Start of Provided entries

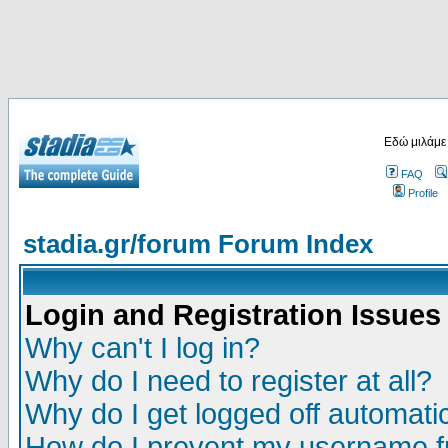
Εδώ μιλάμε
FAQ
Profile
stadia.gr/forum Forum Index
Login and Registration Issues
Why can't I log in?
Why do I need to register at all?
Why do I get logged off automatic
How do I prevent my username fr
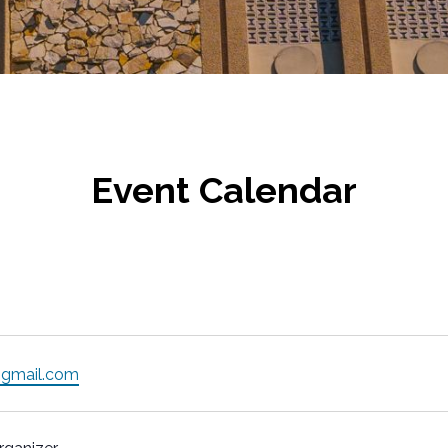
Event Calendar
gmail.com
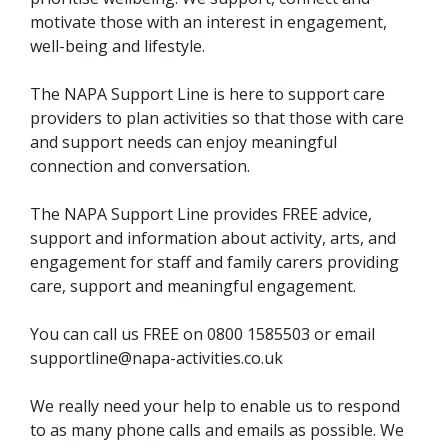
motivate those with an interest in engagement,
well-being and lifestyle.
The NAPA Support Line is here to support care
providers to plan activities so that those with care
and support needs can enjoy meaningful
connection and conversation.
The NAPA Support Line provides FREE advice,
support and information about activity, arts, and
engagement for staff and family carers providing
care, support and meaningful engagement.
You can call us FREE on 0800 1585503 or email
supportline@napa-activities.co.uk
We really need your help to enable us to respond
to as many phone calls and emails as possible. We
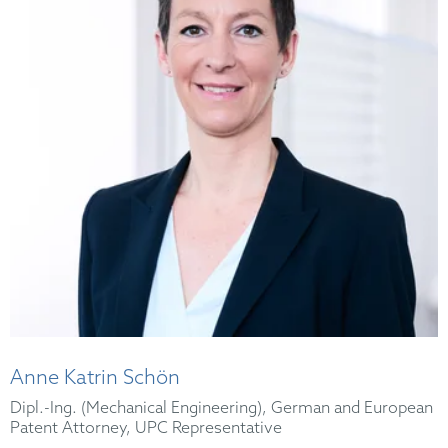
Anne Katrin Schön
Dipl.-Ing. (Mechanical Engineering), German and European
Patent Attorney, UPC Representative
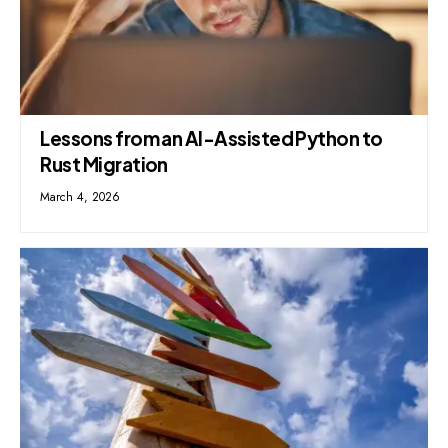
Lessons from an AI-Assisted Python to
Rust Migration
March 4, 2026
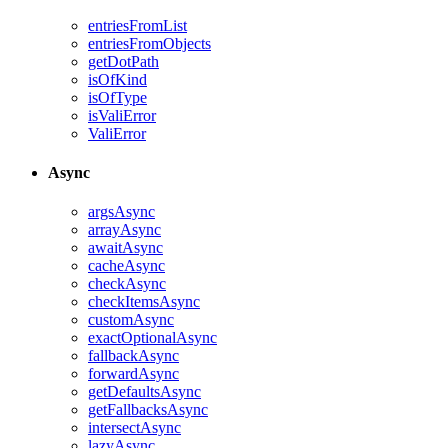
entriesFromList
entriesFromObjects
getDotPath
isOfKind
isOfType
isValiError
ValiError
Async
argsAsync
arrayAsync
awaitAsync
cacheAsync
checkAsync
checkItemsAsync
customAsync
exactOptionalAsync
fallbackAsync
forwardAsync
getDefaultsAsync
getFallbacksAsync
intersectAsync
lazyAsync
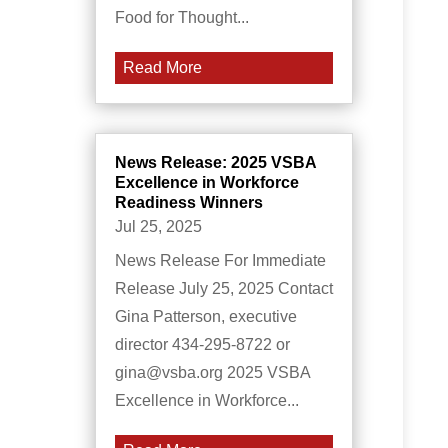
Food for Thought...
Read More
News Release: 2025 VSBA
Excellence in Workforce
Readiness Winners
Jul 25, 2025
News Release For Immediate
Release July 25, 2025 Contact
Gina Patterson, executive
director 434-295-8722 or
gina@vsba.org 2025 VSBA
Excellence in Workforce...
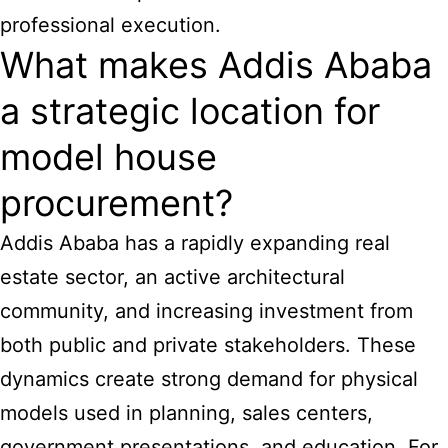
professional execution.
What makes Addis Ababa
a strategic location for
model house
procurement?
Addis Ababa has a rapidly expanding real
estate sector, an active architectural
community, and increasing investment from
both public and private stakeholders. These
dynamics create strong demand for physical
models used in planning, sales centers,
government presentations, and education. For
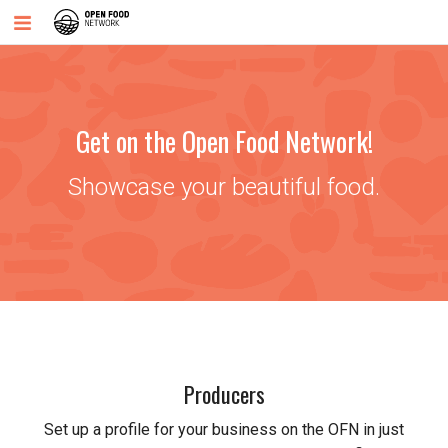
Get on the Open Food Network!
Showcase your beautiful food.
Producers
Set up a profile for your business on the OFN in just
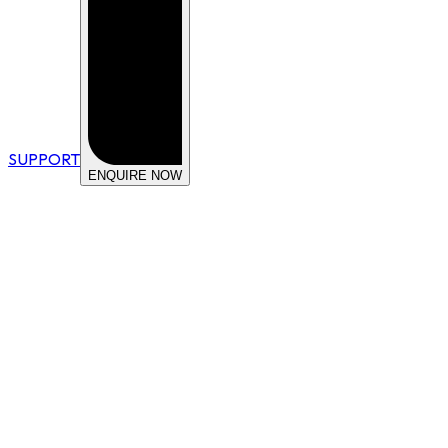
SUPPORT
ENQUIRE NOW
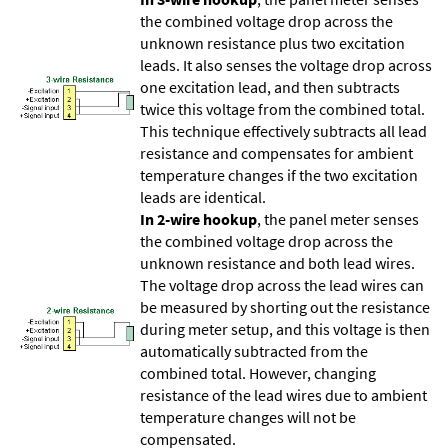
the combined voltage drop across the
unknown resistance plus two excitation
leads. It also senses the voltage drop across
one excitation lead, and then subtracts
twice this voltage from the combined total.
This technique effectively subtracts all lead
resistance and compensates for ambient
temperature changes if the two excitation
leads are identical.
In 2-wire hookup
, the panel meter senses
the combined voltage drop across the
unknown resistance and both lead wires.
The voltage drop across the lead wires can
be measured by shorting out the resistance
during meter setup, and this voltage is then
automatically subtracted from the
combined total. However, changing
resistance of the lead wires due to ambient
temperature changes will not be
compensated.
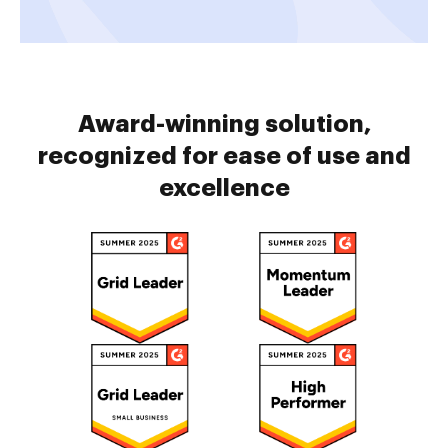
Award-winning solution,
recognized for ease of use and
excellence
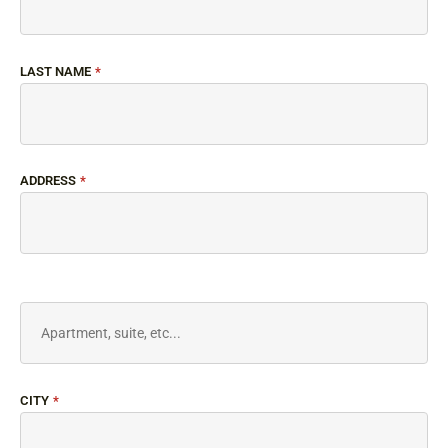
LAST NAME
*
ADDRESS
*
CITY
*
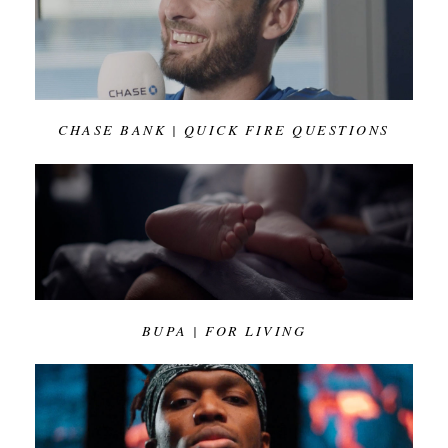
CHASE BANK | QUICK FIRE QUESTIONS
BUPA | FOR LIVING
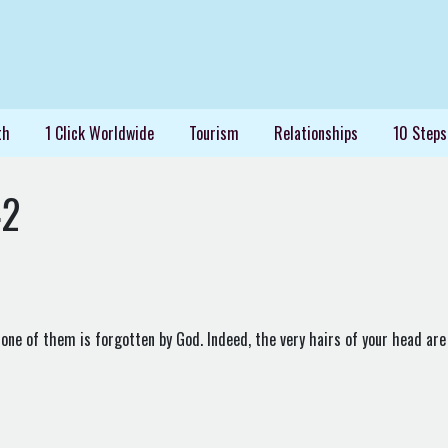
th
1 Click Worldwide
Tourism
Relationships
10 Steps
42
 one of them is forgotten by God. Indeed, the very hairs of your head are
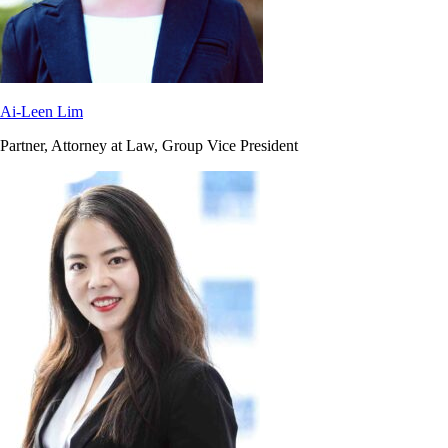
Ai-Leen Lim
Partner, Attorney at Law, Group Vice President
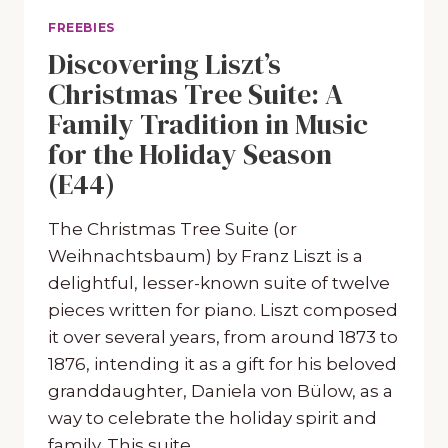
FREEBIES
Discovering Liszt’s
Christmas Tree Suite: A
Family Tradition in Music
for the Holiday Season
(E44)
The Christmas Tree Suite (or
Weihnachtsbaum) by Franz Liszt is a
delightful, lesser-known suite of twelve
pieces written for piano. Liszt composed
it over several years, from around 1873 to
1876, intending it as a gift for his beloved
granddaughter, Daniela von Bülow, as a
way to celebrate the holiday spirit and
family. This suite…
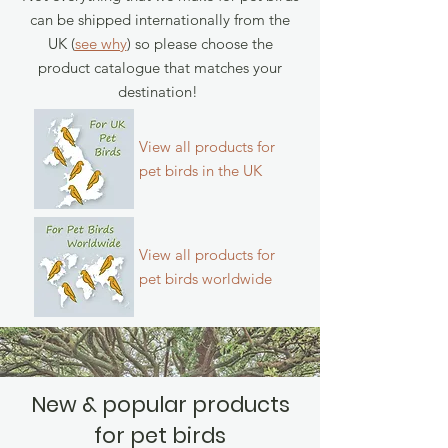
can be shipped internationally from the
UK (
see why
) so please choose the
product catalogue that matches your
destination!
View all products for
pet birds in the UK
View all products for
pet birds
worldwide
New & popular products
for pet birds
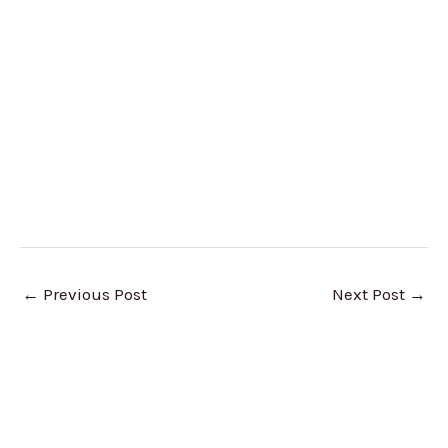
←
Previous Post
Next Post
→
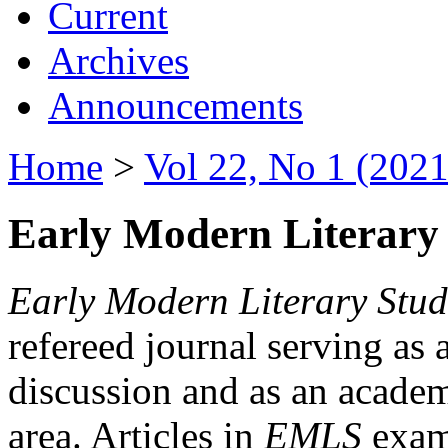
Current
Archives
Announcements
Home
>
Vol 22, No 1 (2021
Early Modern Literary 
Early Modern Literary Stud
refereed journal serving as 
discussion and as an academi
area. Articles in
EMLS
exami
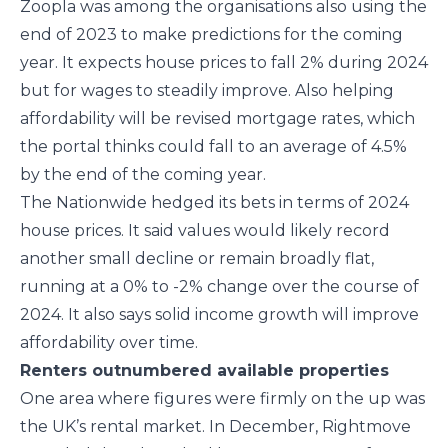
Zoopla was among the organisations also using the
end of 2023 to make predictions for the coming
year. It expects house prices to fall 2% during 2024
but for wages to steadily improve. Also helping
affordability will be revised mortgage rates, which
the portal thinks could fall to an average of 4.5%
by the end of the coming year.
The Nationwide hedged its bets in terms of 2024
house prices. It said values would likely record
another small decline or remain broadly flat,
running at a 0% to -2% change over the course of
2024. It also says solid income growth will improve
affordability over time.
Renters outnumbered available properties
One area where figures were firmly on the up was
the UK’s rental market. In December, Rightmove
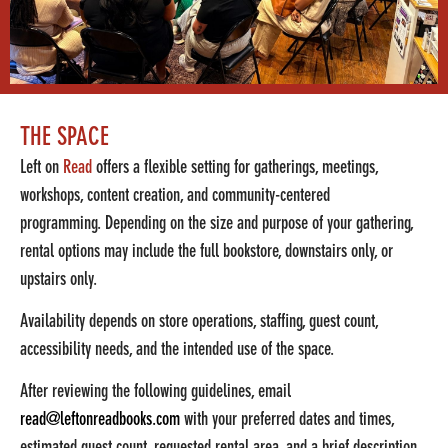
THE SPACE
Left on
Read
offers a flexible setting for gatherings, meetings,
workshops, content creation, and community-centered
programming.
Depending on the size and purpose of your gathering,
rental options may include t
he full bookstore, downstairs only, or
upstairs only.
Availability depends on store operations, staffing, guest count,
accessibility needs, and the intended use of the space.
After reviewing the following guidelines, email
read@leftonreadbooks.com
with your preferred dates and times,
estimated guest count, requested rental area, and a brief description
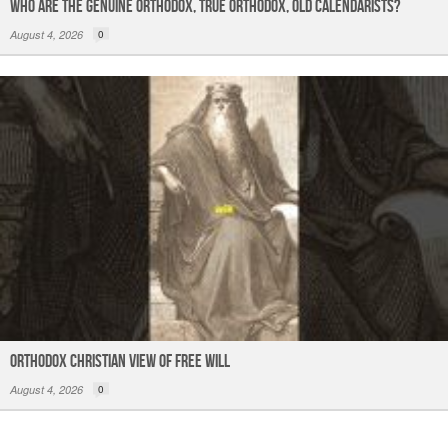
Who are the Genuine Orthodox, True Orthodox, Old Calendarists?
August 4, 2026
0
Orthodox Christian View of Free Will
August 4, 2026
0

End of Provided entries

◆ Task objective ◆
Check each line above for the word "affordability" and give the number of lines that have it, nothing else.

◆ Solution to the exercise ◆
2